> [本文]:
_ _ _ _ _ _ _

第二実施形態の軸受装置210によれば、予圧が付与された状態で第一外輪31と第二外輪41とがスリーブ51に固定されているので、いわゆる外輪予圧により軸受装置210を形成できる。これにより、一対の転がり軸受部30,40の高剛性化ができ、軸受装置210の共振周波数(共振点)を高くできるので、高速回転に対応可能な軸受装置210とすることができる。
【0081】
なお、この発明の技術範囲は上記の実施形態に限られるものではなく、本発明の趣旨を逸脱しない範囲において種々の変更を加えることが可能である。
【0082】
シャフト20,120の形状は、各実施形態および各変形例に限定されることはない。また、第一リテーナ60および第二リテーナ70の形状や、転動体35の配置個数等は各実施形態に限定されない。例えば、各実施形態および各変形例の第一リテーナ60および第二リテーナ70は、爪部63が本体部61から軸方向に沿って立設されていた。これに対して、爪部63が本体部61から軸方向に対して傾斜するように、径方向の外側または径方向の内側に向かって立設されていてもよい。

_ _ _ _ _ _ _

> [データ抜粋]:

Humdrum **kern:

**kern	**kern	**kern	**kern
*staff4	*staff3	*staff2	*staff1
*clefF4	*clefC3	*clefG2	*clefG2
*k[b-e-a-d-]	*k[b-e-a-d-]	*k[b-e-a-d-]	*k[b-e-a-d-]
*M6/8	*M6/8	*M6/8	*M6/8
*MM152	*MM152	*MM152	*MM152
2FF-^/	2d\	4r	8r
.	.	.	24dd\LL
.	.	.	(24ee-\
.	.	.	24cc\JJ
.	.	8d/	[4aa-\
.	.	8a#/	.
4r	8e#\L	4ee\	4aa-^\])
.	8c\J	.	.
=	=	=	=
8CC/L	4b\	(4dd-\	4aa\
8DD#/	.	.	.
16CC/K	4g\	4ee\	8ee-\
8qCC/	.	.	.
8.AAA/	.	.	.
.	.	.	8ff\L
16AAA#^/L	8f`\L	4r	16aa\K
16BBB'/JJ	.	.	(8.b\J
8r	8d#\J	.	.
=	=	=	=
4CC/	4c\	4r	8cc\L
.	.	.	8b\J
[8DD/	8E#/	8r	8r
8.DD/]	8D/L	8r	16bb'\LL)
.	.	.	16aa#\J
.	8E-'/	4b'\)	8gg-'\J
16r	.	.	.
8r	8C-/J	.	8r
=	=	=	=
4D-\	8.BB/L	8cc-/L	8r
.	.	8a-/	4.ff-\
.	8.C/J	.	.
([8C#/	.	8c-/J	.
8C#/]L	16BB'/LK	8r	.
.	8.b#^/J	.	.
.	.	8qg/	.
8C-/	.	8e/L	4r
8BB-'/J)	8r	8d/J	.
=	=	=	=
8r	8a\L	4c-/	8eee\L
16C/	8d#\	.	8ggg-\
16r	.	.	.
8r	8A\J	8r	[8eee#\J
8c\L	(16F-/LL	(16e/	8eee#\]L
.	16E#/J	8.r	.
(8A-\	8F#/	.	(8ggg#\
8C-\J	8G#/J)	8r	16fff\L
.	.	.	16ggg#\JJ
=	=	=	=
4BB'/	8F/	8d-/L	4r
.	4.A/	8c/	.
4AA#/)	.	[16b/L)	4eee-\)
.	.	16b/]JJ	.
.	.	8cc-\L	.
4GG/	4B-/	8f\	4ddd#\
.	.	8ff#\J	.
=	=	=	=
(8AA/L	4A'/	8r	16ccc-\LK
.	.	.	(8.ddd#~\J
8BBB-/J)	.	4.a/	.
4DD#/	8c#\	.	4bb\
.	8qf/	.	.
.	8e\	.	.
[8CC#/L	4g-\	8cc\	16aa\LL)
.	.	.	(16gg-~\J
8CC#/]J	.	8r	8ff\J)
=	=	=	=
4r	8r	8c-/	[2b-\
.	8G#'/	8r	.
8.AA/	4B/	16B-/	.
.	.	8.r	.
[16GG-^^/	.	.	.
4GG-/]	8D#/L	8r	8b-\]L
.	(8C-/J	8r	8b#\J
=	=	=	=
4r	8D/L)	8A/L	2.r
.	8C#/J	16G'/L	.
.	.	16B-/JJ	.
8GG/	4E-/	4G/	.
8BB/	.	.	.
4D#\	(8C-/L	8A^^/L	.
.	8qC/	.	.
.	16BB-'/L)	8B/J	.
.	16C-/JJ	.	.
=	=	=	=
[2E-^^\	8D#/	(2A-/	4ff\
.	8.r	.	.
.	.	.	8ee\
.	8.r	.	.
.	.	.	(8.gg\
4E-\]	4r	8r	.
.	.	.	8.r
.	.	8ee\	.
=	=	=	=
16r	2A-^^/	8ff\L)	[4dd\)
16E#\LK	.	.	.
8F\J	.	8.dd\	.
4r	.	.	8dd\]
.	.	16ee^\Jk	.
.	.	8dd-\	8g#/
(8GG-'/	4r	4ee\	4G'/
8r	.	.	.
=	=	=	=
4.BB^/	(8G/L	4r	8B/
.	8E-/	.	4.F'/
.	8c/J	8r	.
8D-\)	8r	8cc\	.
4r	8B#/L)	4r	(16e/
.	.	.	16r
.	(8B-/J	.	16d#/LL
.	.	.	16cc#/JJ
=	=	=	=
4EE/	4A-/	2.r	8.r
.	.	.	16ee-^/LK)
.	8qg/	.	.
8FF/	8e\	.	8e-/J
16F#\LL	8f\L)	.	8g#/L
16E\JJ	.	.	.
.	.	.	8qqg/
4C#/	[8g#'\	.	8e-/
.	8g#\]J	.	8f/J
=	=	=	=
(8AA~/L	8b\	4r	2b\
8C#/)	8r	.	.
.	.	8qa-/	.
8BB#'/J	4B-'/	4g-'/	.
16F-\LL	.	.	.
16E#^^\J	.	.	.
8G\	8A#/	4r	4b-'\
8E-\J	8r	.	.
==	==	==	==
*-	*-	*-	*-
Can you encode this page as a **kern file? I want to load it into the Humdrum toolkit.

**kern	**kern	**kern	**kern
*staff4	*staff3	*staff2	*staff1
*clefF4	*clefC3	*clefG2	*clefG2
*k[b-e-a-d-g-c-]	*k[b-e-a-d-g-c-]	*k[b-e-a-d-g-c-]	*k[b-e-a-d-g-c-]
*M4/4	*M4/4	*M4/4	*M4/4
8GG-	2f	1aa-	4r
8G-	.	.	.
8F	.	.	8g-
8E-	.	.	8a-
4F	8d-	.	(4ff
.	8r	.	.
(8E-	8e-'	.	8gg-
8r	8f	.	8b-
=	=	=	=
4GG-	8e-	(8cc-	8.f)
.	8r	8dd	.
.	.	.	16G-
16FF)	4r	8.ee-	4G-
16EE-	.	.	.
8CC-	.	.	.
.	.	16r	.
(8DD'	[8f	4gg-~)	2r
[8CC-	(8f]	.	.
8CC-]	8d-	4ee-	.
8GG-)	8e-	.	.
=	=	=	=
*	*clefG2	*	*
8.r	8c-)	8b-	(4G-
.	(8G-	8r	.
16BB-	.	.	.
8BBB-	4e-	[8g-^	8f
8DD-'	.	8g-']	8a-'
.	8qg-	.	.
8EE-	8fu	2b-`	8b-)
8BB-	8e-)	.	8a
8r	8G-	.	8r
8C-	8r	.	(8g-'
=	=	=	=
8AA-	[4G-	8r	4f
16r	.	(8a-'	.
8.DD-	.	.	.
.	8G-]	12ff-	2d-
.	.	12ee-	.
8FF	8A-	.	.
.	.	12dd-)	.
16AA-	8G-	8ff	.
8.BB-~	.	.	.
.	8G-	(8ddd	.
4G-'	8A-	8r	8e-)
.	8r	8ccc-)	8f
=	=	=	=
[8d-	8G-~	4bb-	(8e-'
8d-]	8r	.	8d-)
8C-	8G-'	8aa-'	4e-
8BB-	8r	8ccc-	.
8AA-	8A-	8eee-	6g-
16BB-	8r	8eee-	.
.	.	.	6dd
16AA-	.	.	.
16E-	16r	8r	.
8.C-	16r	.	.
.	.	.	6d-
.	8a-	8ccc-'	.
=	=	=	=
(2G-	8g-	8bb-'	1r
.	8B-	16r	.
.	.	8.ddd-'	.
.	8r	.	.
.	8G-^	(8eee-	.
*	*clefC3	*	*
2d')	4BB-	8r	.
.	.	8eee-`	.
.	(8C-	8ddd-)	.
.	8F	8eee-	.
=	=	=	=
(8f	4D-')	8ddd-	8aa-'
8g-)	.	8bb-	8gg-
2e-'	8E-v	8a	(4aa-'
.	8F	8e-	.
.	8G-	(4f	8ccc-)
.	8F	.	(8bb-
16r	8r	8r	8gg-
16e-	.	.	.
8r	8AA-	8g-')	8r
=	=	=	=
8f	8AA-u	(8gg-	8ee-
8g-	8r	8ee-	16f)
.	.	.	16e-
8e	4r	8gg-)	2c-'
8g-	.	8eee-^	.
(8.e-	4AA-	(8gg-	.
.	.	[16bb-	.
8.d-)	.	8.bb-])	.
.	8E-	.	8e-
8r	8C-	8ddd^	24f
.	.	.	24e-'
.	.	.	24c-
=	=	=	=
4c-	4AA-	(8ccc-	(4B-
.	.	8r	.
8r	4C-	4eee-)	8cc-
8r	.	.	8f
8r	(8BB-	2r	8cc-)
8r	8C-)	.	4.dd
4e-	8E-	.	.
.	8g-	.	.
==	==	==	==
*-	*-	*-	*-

_ _ _ _ _ _ _

> [資料を読み解く]:
1) 軸受装置の説明文によると、第二実施形態の軸受装置210が高速回転に対応できるのはなぜですか。一文から三文で説明してください。
2) 軸受装置の説明文の最後の文に続けて、その先を書き進めてください。

> [課題別の結果]:
1) 予圧が付与された状態で第一外輪31と第二外輪41とがスリーブ51に固定されており、いわゆる外輪予圧によって軸受装置210が形成されるからです。これにより一対の転がり軸受部30,40の剛性が高まり、軸受装置210の共振周波数(共振点)を高くできます。

2)
また、各実施形態および各変形例においては、第一リテーナ60および第二リテーナ70を備えていたが、第一リテーナ60および第二リテーナ70を用いることなく、内輪転動面39,49と外輪転動面34,44との間に複数の転動体35を配置してもよい。
また、各部材を適宜一体形成してもよい。したがって、例えば、第二実施形態において、スペーサ55を設けることなく、第一内輪36と第二内輪46とを一体形成してもよい。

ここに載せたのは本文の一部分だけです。